Association for Public Art (aPA) Executive Director Penny Balkin Bach recently took the opportunity to write for ARTSblog about the little known origins of public art in Philadelphia with “Our Shared Public Art (and Placemaking) Legacy”. She discusses the early innovators and civic-minded people who founded and supported our organization (formerly the Fairmount Park Art Association) and established the earliest percent for art programs in the United States. Read the full post on ARTSblog or below.

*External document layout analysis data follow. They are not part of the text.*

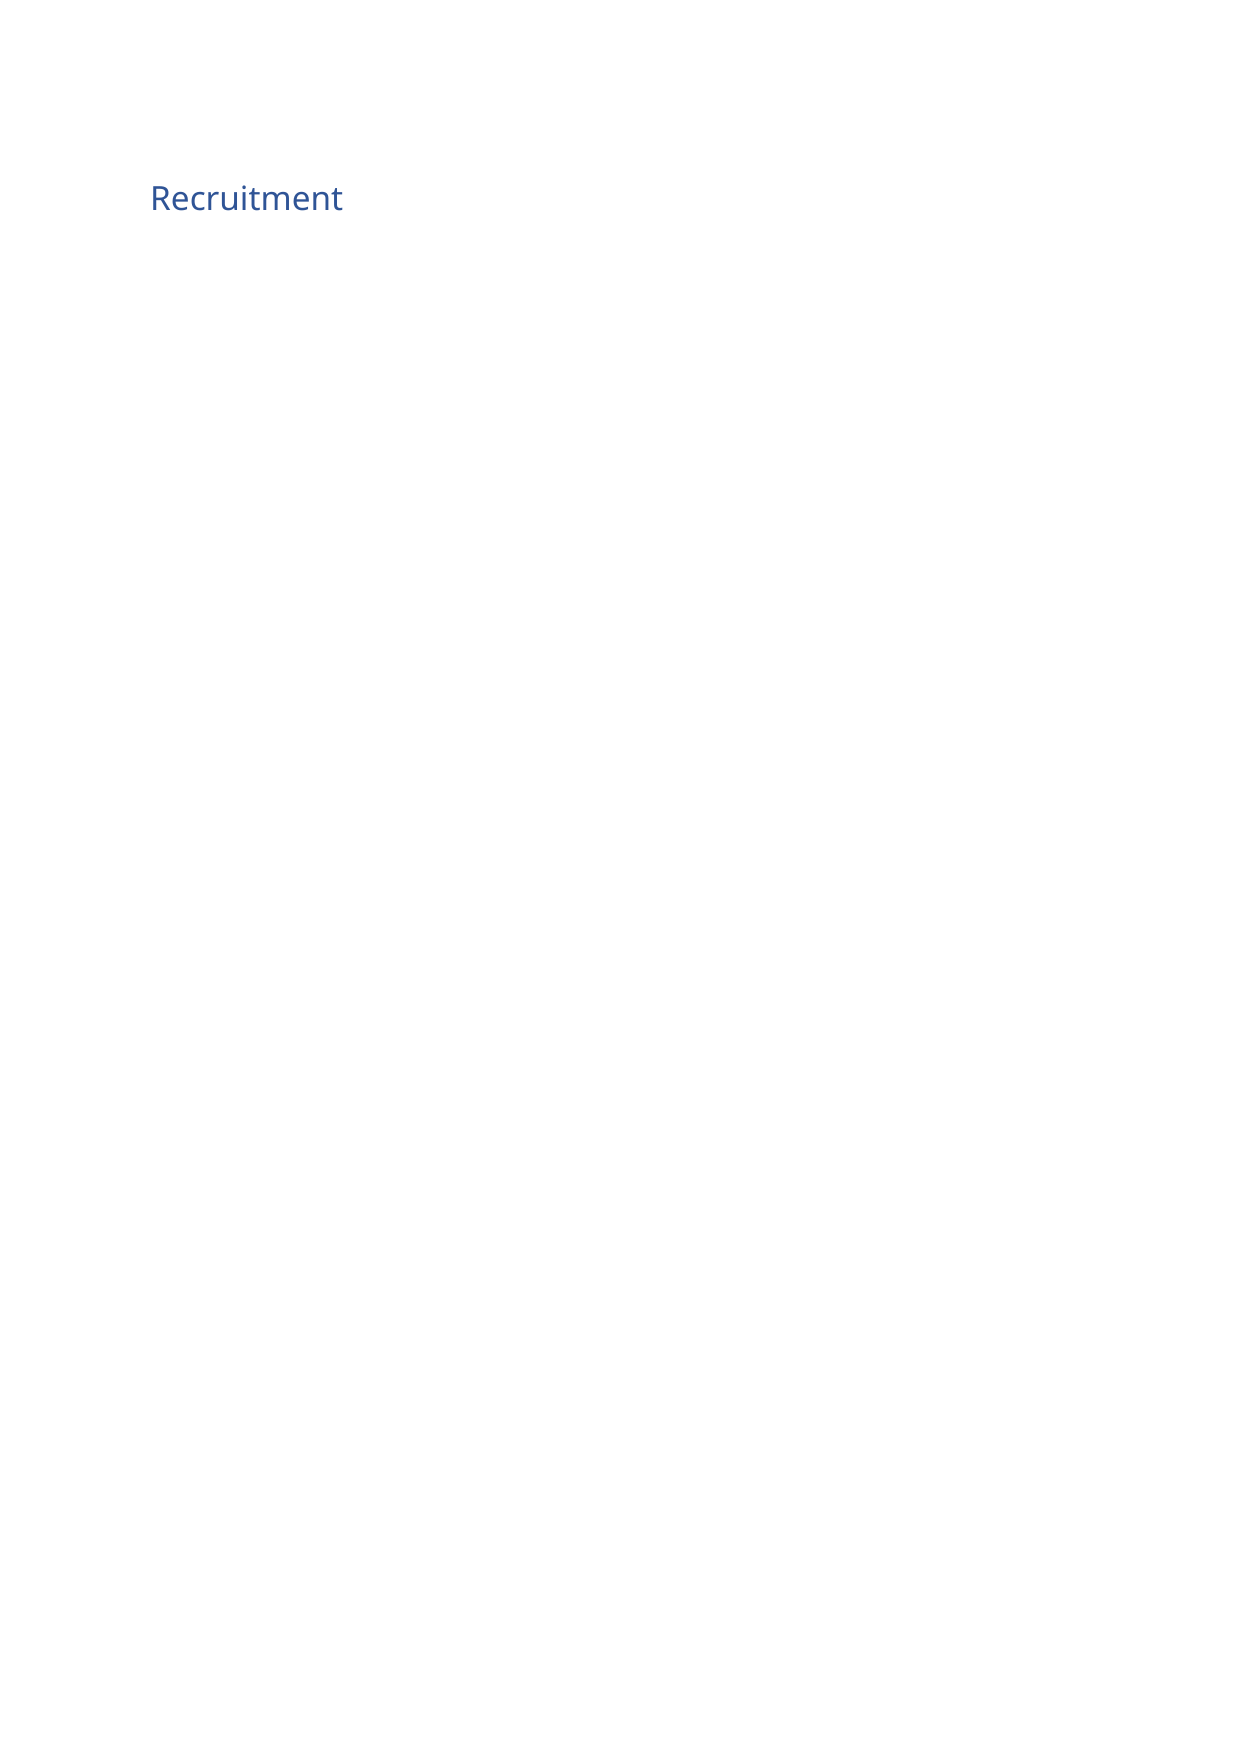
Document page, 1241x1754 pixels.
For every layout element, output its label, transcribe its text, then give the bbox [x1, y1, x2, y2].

subtitle Recruitment [150, 175, 1090, 220]
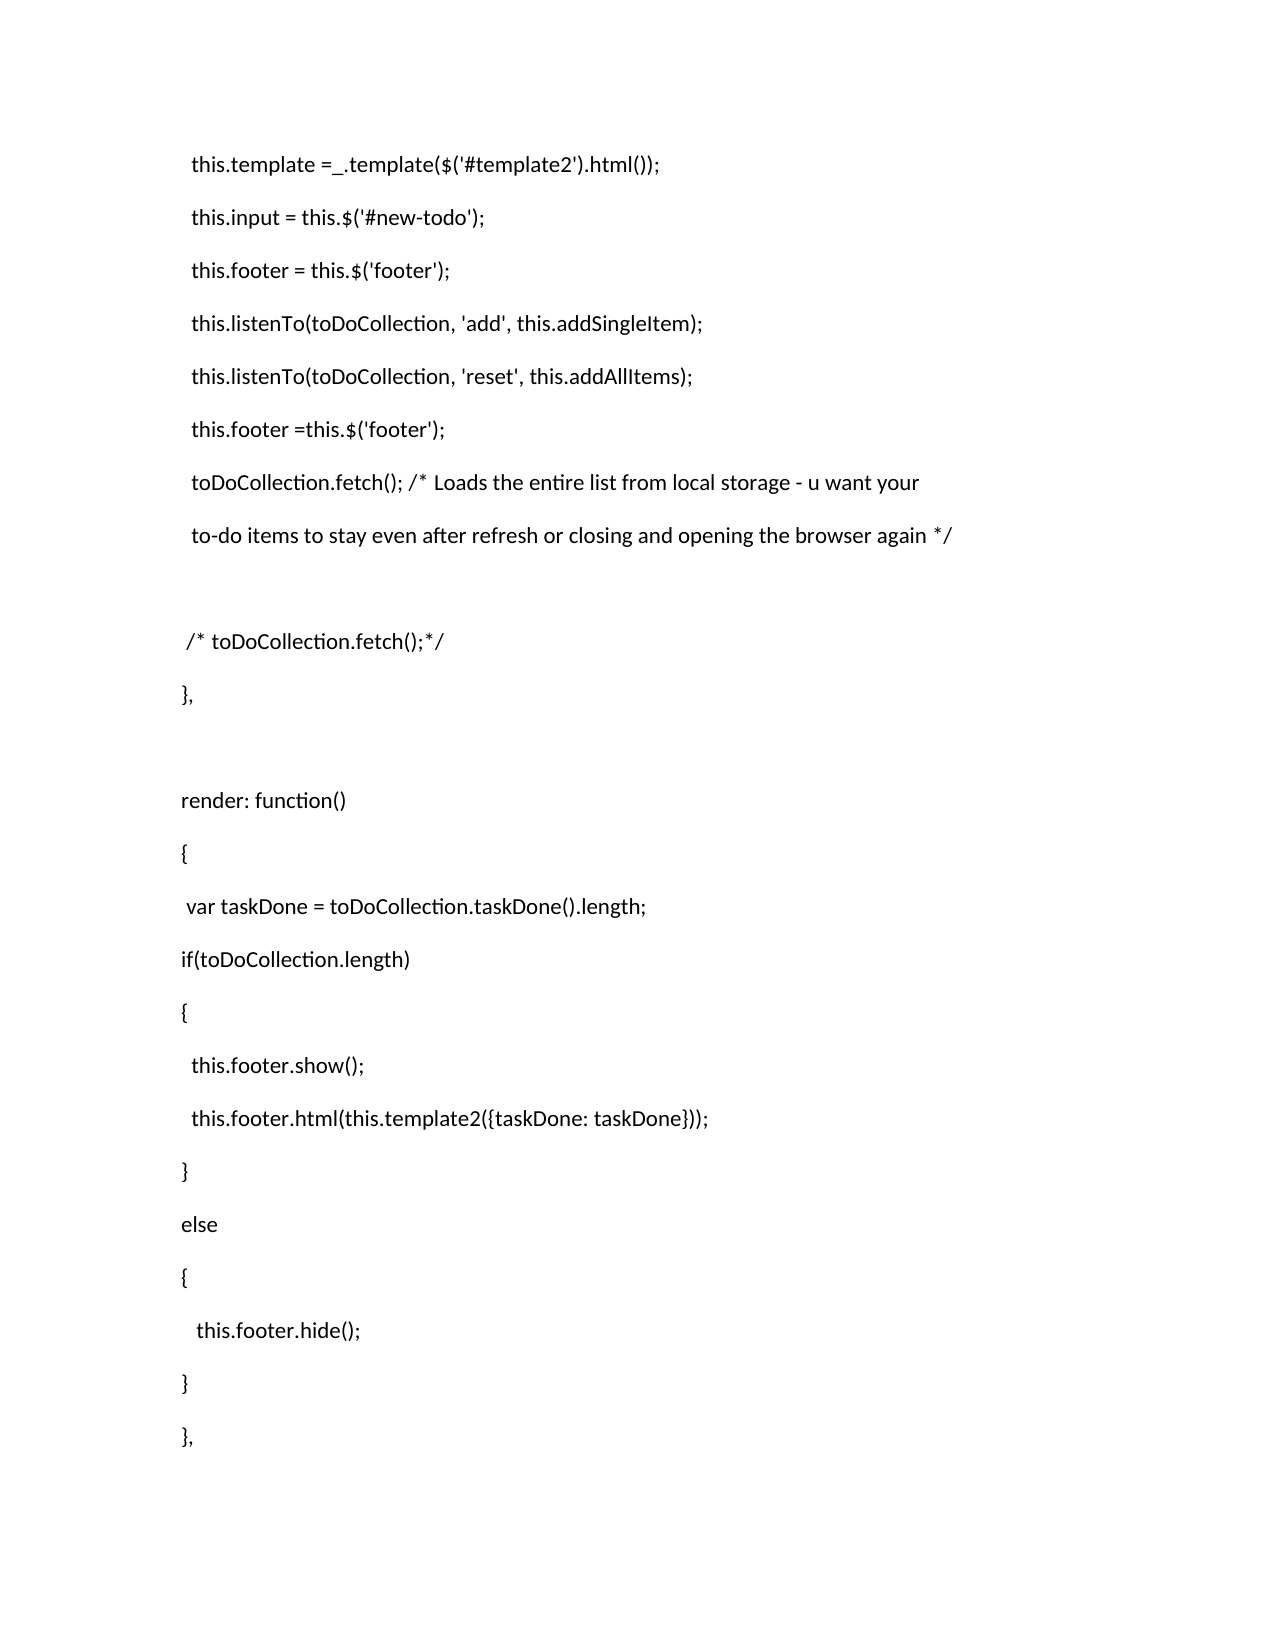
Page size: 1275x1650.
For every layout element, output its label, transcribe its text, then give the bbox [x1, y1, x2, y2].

text else [150, 1210, 1125, 1238]
text this.input = this.$('#new-todo'); [150, 203, 1125, 231]
text this.listenTo(toDoCollection, 'add', this.addSingleItem); [150, 309, 1125, 337]
text to-do items to stay even after refresh or closing and opening the browser again */ [150, 521, 1125, 549]
text this.footer =this.$('footer'); [150, 415, 1125, 443]
text this.footer.hide(); [150, 1316, 1125, 1344]
text this.footer = this.$('footer'); [150, 256, 1125, 284]
text }, [150, 680, 1125, 708]
text this.listenTo(toDoCollection, 'reset', this.addAllItems); [150, 362, 1125, 390]
text { [150, 998, 1125, 1026]
text this.template =_.template($('#template2').html()); [150, 150, 1125, 178]
text } [150, 1369, 1125, 1397]
text this.footer.show(); [150, 1051, 1125, 1079]
text } [150, 1157, 1125, 1185]
text var taskDone = toDoCollection.taskDone().length; [150, 892, 1125, 920]
text /* toDoCollection.fetch();*/ [150, 627, 1125, 655]
text { [150, 839, 1125, 867]
text toDoCollection.fetch(); /* Loads the entire list from local storage - u want your [150, 468, 1125, 496]
text { [150, 1263, 1125, 1291]
text render: function() [150, 786, 1125, 814]
text }, [150, 1422, 1125, 1451]
text this.footer.html(this.template2({taskDone: taskDone})); [150, 1104, 1125, 1132]
text if(toDoCollection.length) [150, 945, 1125, 973]
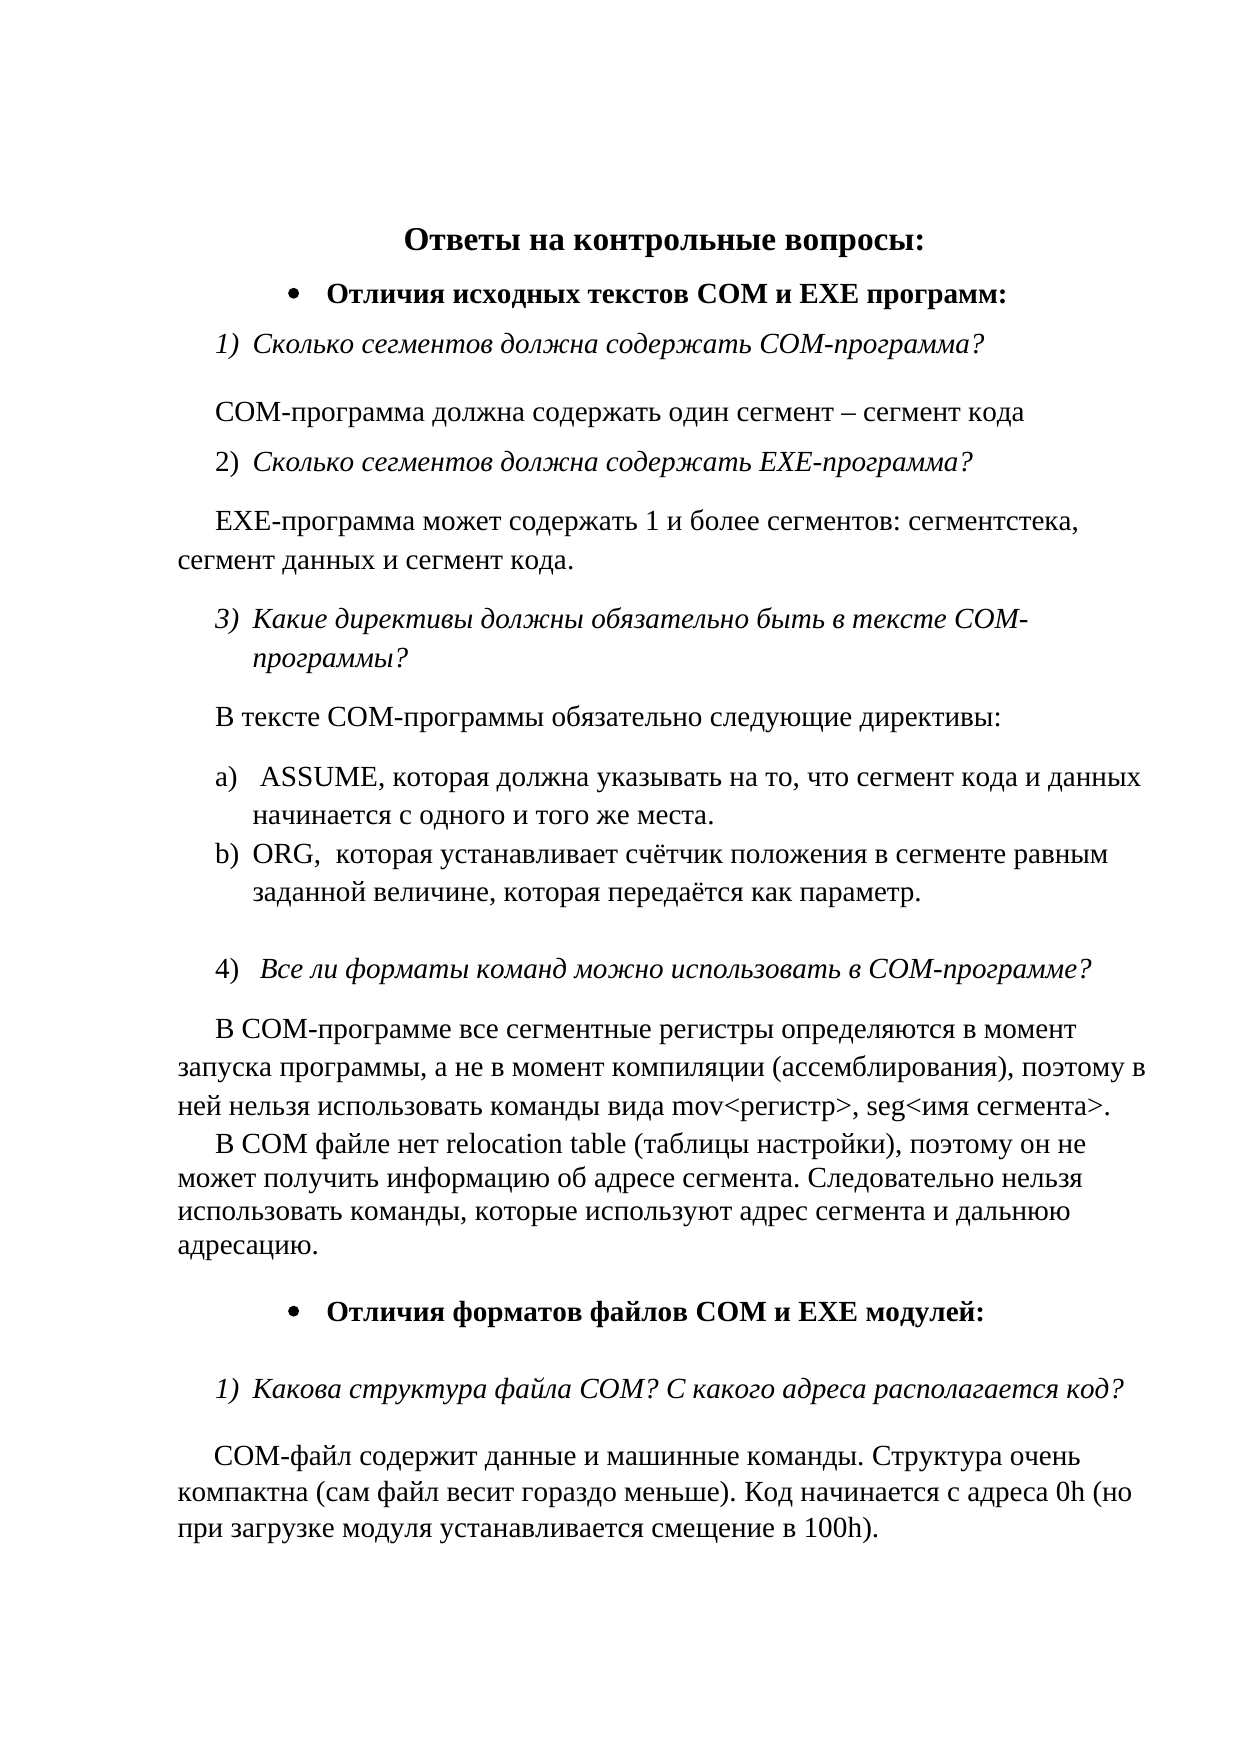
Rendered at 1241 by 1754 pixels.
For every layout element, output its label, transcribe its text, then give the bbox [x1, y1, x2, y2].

text COM-файл содержит данные и машинные команды. Структура очень компактна (сам файл весит гораздо меньше). Код начинается с адреса 0h (но при загрузке модуля устанавливается смещение в 100h). [177, 1438, 1152, 1544]
list Отличия форматов файлов COM и EXE модулей: [288, 1294, 1152, 1328]
text Ответы на контрольные вопросы: [177, 219, 1152, 257]
list Сколько сегментов должна содержать COM-программа? [215, 327, 1152, 360]
list Сколько сегментов должна содержать EXE-программа? [215, 444, 1152, 478]
text В COM файле нет relocation table (таблицы настройки), поэтому он не может получить информацию об адресе сегмента. Следовательно нельзя использовать команды, которые используют адрес сегмента и дальнюю адресацию. [177, 1126, 1145, 1261]
text EXE-программа может содержать 1 и более сегментов: сегментстека, сегмент данных и сегмент кода. [177, 503, 1152, 576]
list ASSUME, которая должна указывать на то, что сегмент кода и данных начинается с одного и того же места. [215, 759, 1152, 831]
list Все ли форматы команд можно использовать в COM-программе? [215, 951, 1152, 985]
list Отличия исходных текстов COM и EXE программ: [288, 276, 1152, 310]
list ORG, которая устанавливает счётчик положения в сегменте равным заданной величине, которая передаётся как параметр. [215, 836, 1152, 908]
text В COM-программе все сегментные регистры определяются в момент запуска программы, а не в момент компиляции (ассемблирования), поэтому в ней нельзя использовать команды вида mov<регистр>, seg<имя сегмента>. [177, 1011, 1152, 1121]
text В тексте COM-программы обязательно следующие директивы: [177, 699, 1152, 733]
list Какова структура файла COM? С какого адреса располагается код? [215, 1371, 1152, 1405]
text COM-программа должна содержать один сегмент – сегмент кода [177, 394, 1152, 427]
list Какие директивы должны обязательно быть в тексте COM-программы? [215, 601, 1152, 673]
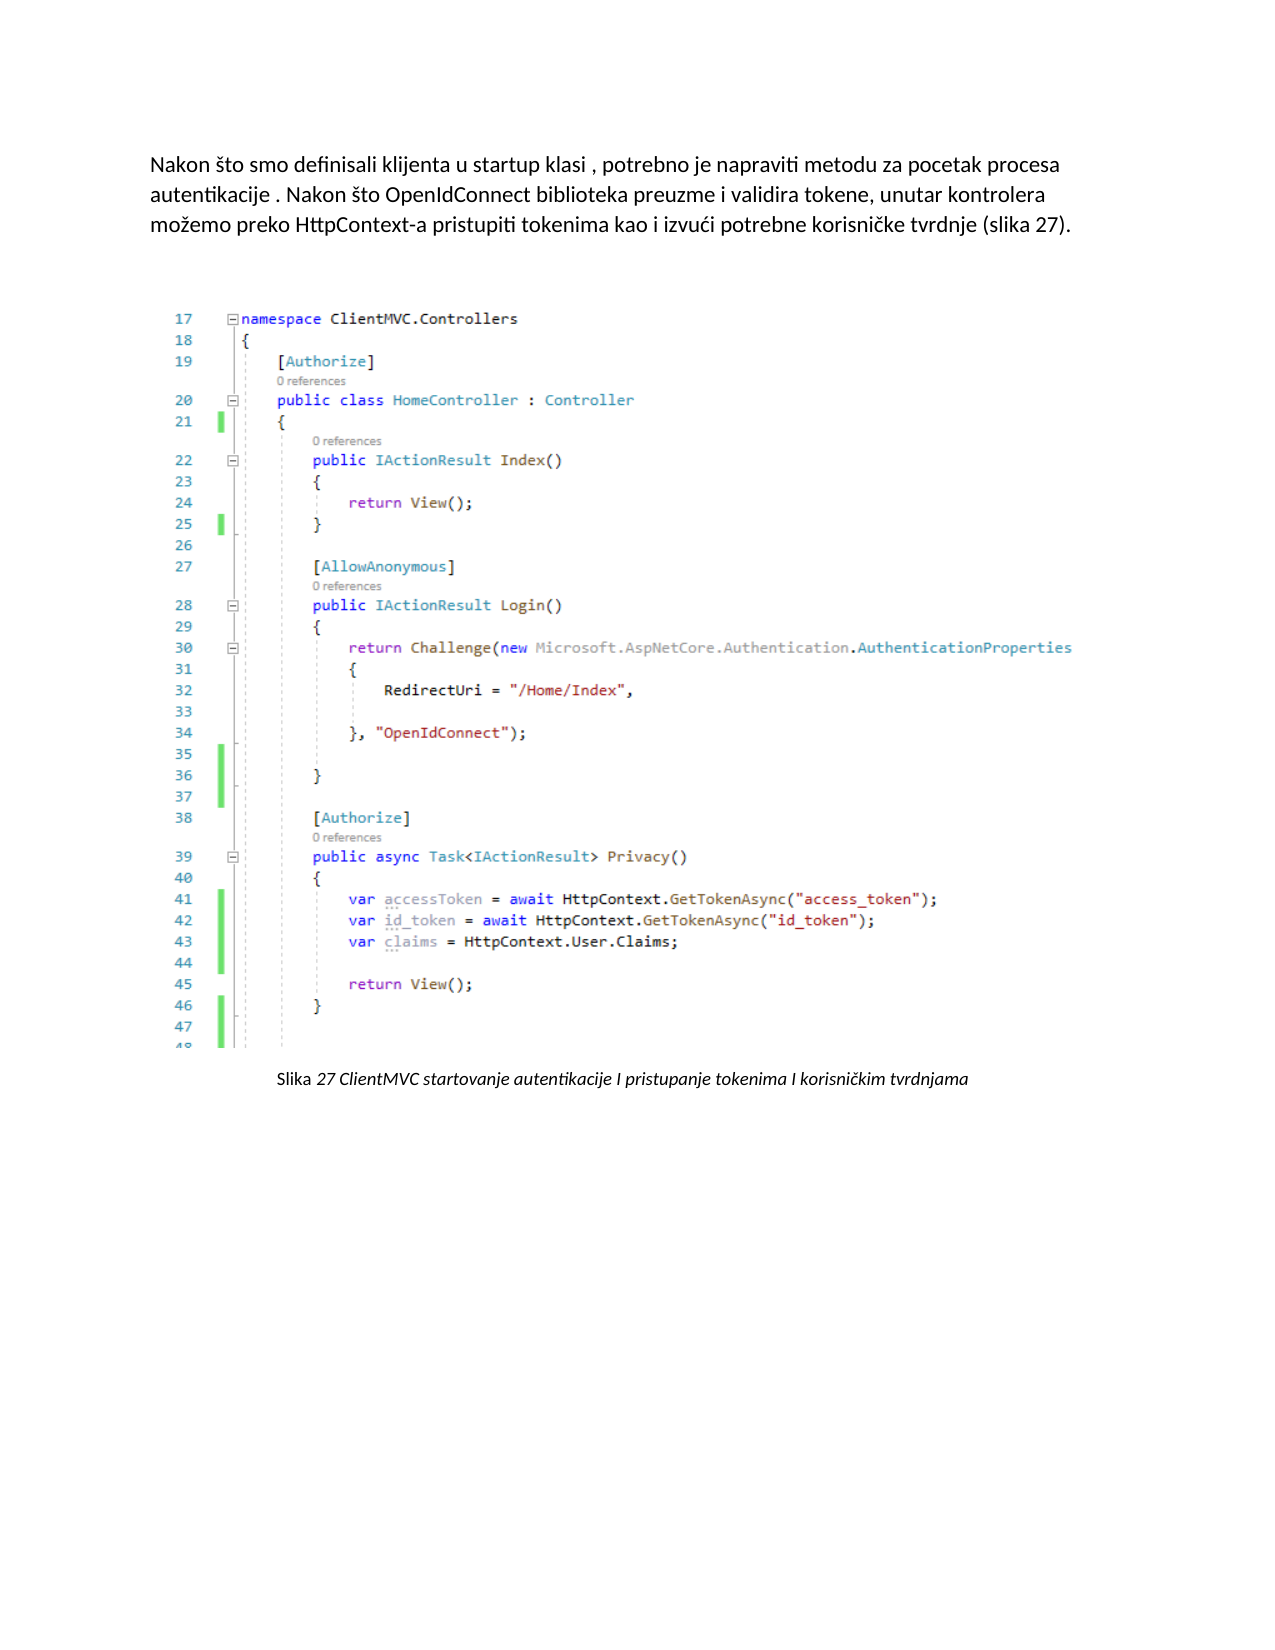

Our Shared Public Art (and Placemaking) Legacy
by Penny Balkin Bach
At the Americans for the Arts 2015 Annual Convention, I was honored to accept the 2015 Public Art Network Award on behalf of the Association for Public Art (aPA) and also the early innovators who guide our work today. I am acutely aware that as the nation’s first non-profit public art organization, aPA has a unique 140+ year legacy. While we do not operate in the same environment as government agencies, I believe that recognizing our shared public art legacy can fortify our position by imparting clarity, credibility, and clout.
So who were those civic-minded people who founded and supported the Fairmount Park Art Association (now the Association for Public Art) and established the earliest percent for art programs in the United States?
Founded in 1872, the aPA was from its inception dedicated to the integration of art and urban planning. This was a citizen’s movement and a membership organization, not a governmental program, a distinction that holds to this day. In their early 20s, founders Henry Fox and Charles Howell enticed a group of pioneering trustees and subscribers from all walks of life—merchants, entrepreneurs, lawyers, arts professionals and collectors— to support their new organization.
They held the common belief that placing works of art in public spaces would enable people of all classes to share equally in a public trust. Somewhat familiar? The aPA became the beneficiary to public-spirited Ellen Phillips Samuel’s residuary estate following her death in 1913. Although she could not serve on the all-male Board, Samuel was an active member of the Fairmount Park Art Association and a philanthropic supporter of many local cultural activities. Her bequeath was said to be one of the largest bequests of its kind in the country at the time. Samuel left us two rather extraordinary directives: first, to spend only the interest on the endowment, not the principal. Second, she asked that the aPA put advertisements in international newspapers to attract for exhibition the work of a wide range of artists who might be commissioned to create new sculptures for Philadelphia’s Fairmount Park. What thoughtful and expansive foresight!
Few people know that an artists’ movement in Philadelphia instigated the first two percent for art programs in the United States in 1959. In 1957, the local chapter of Artists Equity asked their lawyer Raymond Speiser, himself an art collector, to help establish a percent for art program for private development. Speiser called upon his friend, the architect Louis Kahn, to join him in this mission to invite Michael von Moschzisker, a writer and then Chairman of Philadelphia’s Redevelopment Authority, to cocktails at the Philadelphia College of Art.
Over cocktails, Speiser and Kahn convinced him of the merits of setting aside funds for fine arts on redeveloped properties. In 1958, von Moschzisker pleaded his case to the National Conference of Editorial Writers, where the idea gained national exposure; and in 1959, the Redevelopment Authority’s percent for art requirement went into effect. Simultaneously, Benton Spruance, a printmaker and President of Artists’ Equity, and his sculptor friend Joseph Greenberg approached Henry W. Sawyer III, a lawyer, City Councilman and civil rights crusader, who was also on the Board of the aPA. All of these protagonists knew one another, as you might imagine.
Evidently Sawyer had tried for some time without success to introduce percent for art legislation in City Council. Finally, just as Sawyer was about to finish his last term in office, the City Council surprised him and passed his ordinance. He told me, “I always thought of it as my going-away present.” So behind this movement were: a printmaker and head of Artists’ Equity, a sculptor, an architect, a redeveloper, a lawyer and collector, and an aPA Trustee and City Councilman. What a great lesson in how to get something to stick in city government.
My personal inspiration comes from the artist Marcel Duchamp. He believed that the audience completes a work of art, which I believe to be a tenet of public art. At his 1957 lecture “The Creative Act,” Duchamp famously stated that “the creative act is not performed by the artist alone; the spectator brings the work in contact with the external world . . . and thus adds his own contribution to the creative act.” This proclamation was issued during the period when he was secretly creating his final work, Etant Donnés, now installed in the Philadelphia Museum of Art – a work that can only be viewed by looking into a peephole, for lack of a better word, thus completing the work of art as well as creating a sense of intimate complicity.